For eighteen years the Pacific Northwest group Agalloch has defined what it means to combine influences from a variety of musical genres into one brooding, colossal, and cinematic sound that provides the soundtrack to existential themes concerning man, nature, loss, and death.

After two demo releases in the late 90s the band released three full-length albums: “Pale Folklore” (1999), “The Mantle” (2002), and “Ashes Against the Grain” (2006). “The Mantle” has since been heralded as a classic for having been one of the first albums to combine elements from black metal, neo-folk, progressive rock, post-rock, and ambient music. The influence of this record can be heard in many so-called “post-black metal” bands today.
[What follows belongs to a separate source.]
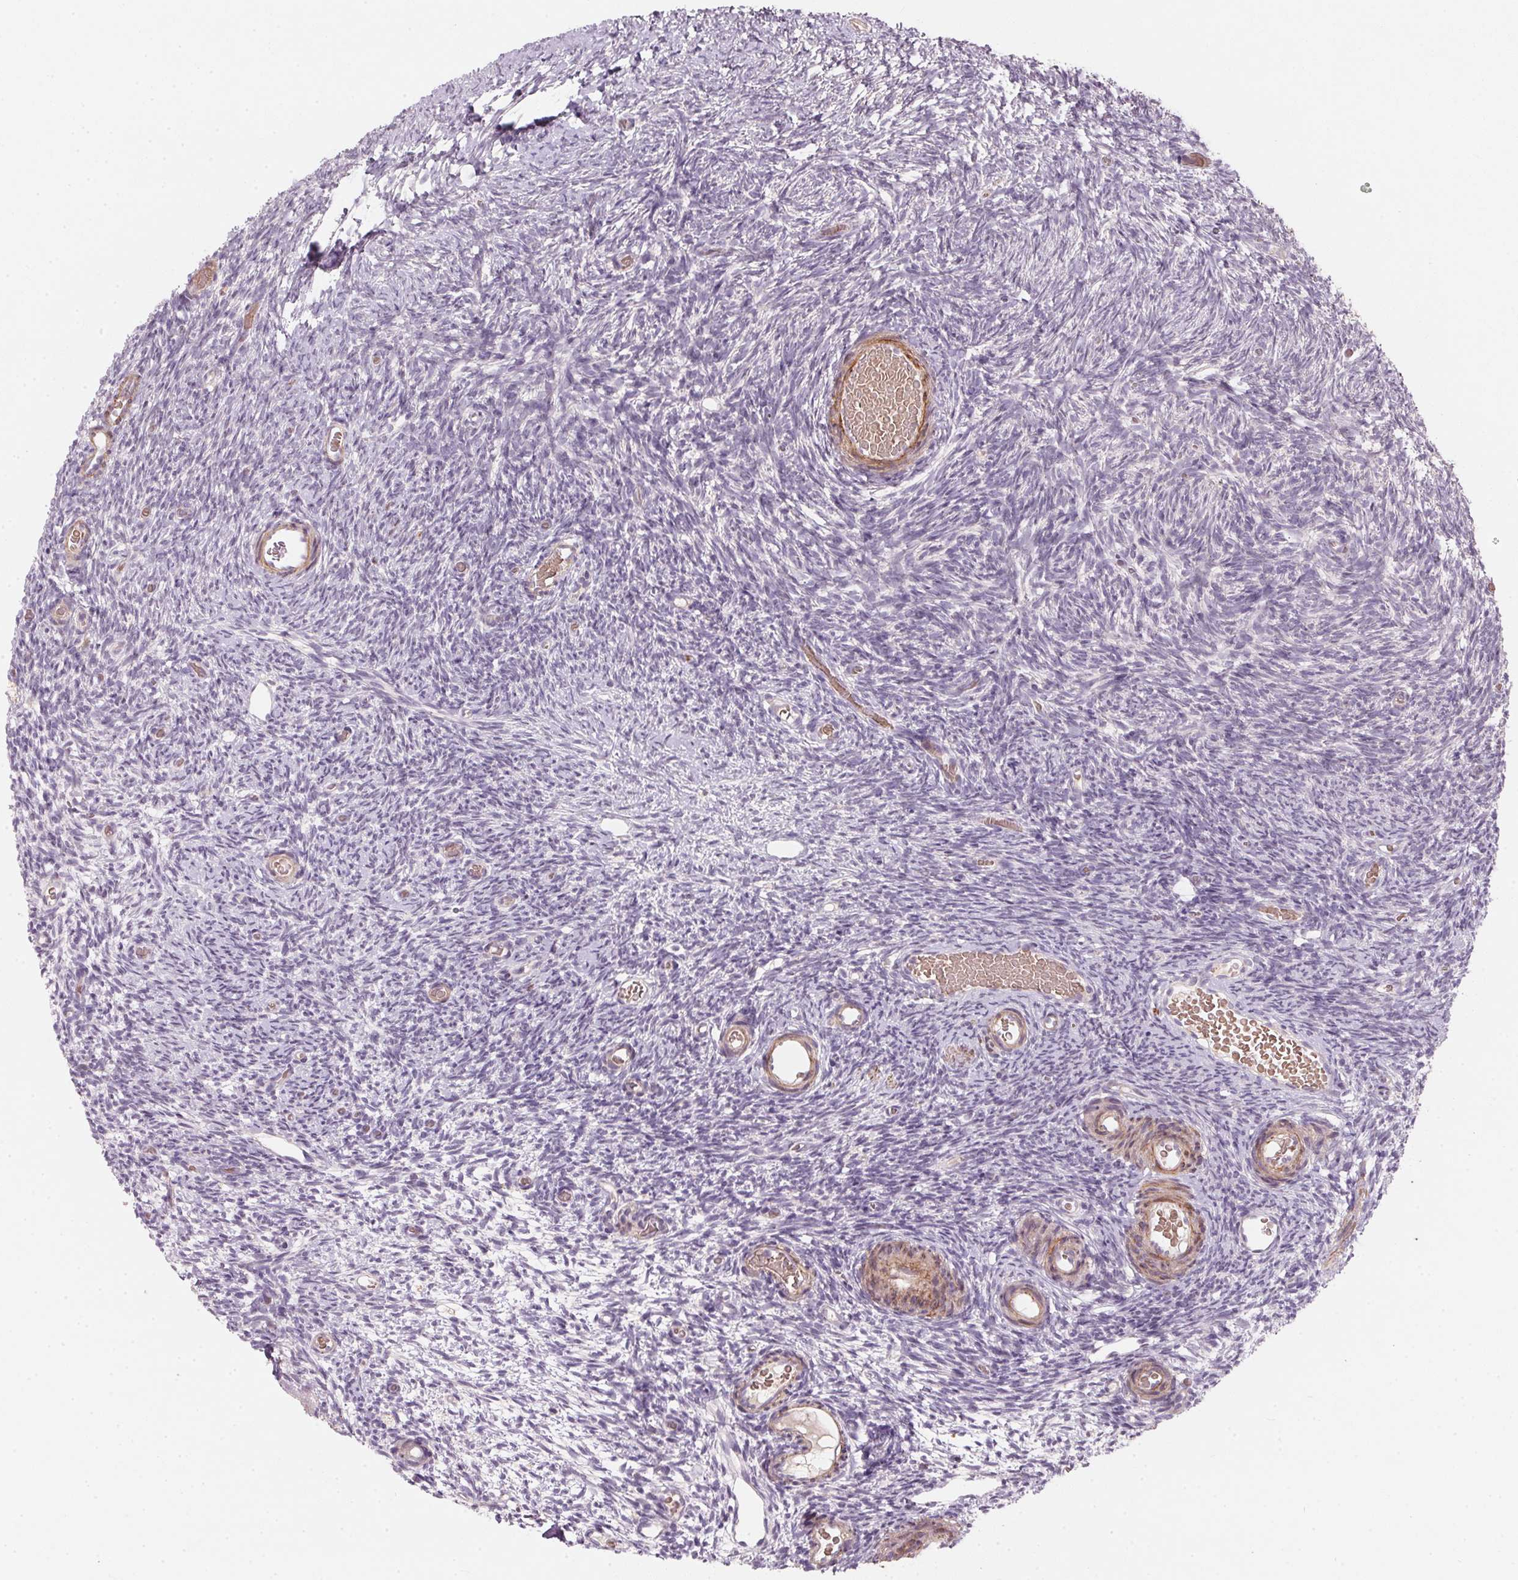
{"staining": {"intensity": "weak", "quantity": "25%-75%", "location": "cytoplasmic/membranous"}, "tissue": "ovary", "cell_type": "Follicle cells", "image_type": "normal", "snomed": [{"axis": "morphology", "description": "Normal tissue, NOS"}, {"axis": "topography", "description": "Ovary"}], "caption": "This is a histology image of IHC staining of normal ovary, which shows weak staining in the cytoplasmic/membranous of follicle cells.", "gene": "KCNK15", "patient": {"sex": "female", "age": 39}}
In 2008 Agalloch began re-releasing their demos, B-sides, and EPs under their own Dammerung Arthouse label. In 2010 their fourth album “Marrow of the Spirit” made number one on numerous critic’s top ten lists. In between each of these full-lengths the band pushed on the flexible boundaries they had developed around themselves through a series of EPs that found the band experimenting with post-rock/instrumental rock (“The Grey,” 2004), neo-folk/psychedelic folk (“The White,” 2008) and a mammoth twenty-minute epic work entitled “Faustian Echoes” (2012) released through Dammerung Arts. Their fifth and newest full-length album “The Serpent & The Sphere” (2014) continues to earn praise for solidifying the now identifiable sound of the band.

Agalloch has earned a reputation for explosive and emotional live performances. They have sold out tours across Europe and the US and have played a variety of major international festivals including: Roadburn, Inferno, Ragnarok, Tomahawk, Noctis, Asymmetry Fest, Maryland Deathfest, Scion Fest and others. The band takes special care constructing the environment of each and every show with wood, incense, and imagery taken directly from their home in the Northwest. Such care makes an Agalloch show more than just a typical heavy metal concert.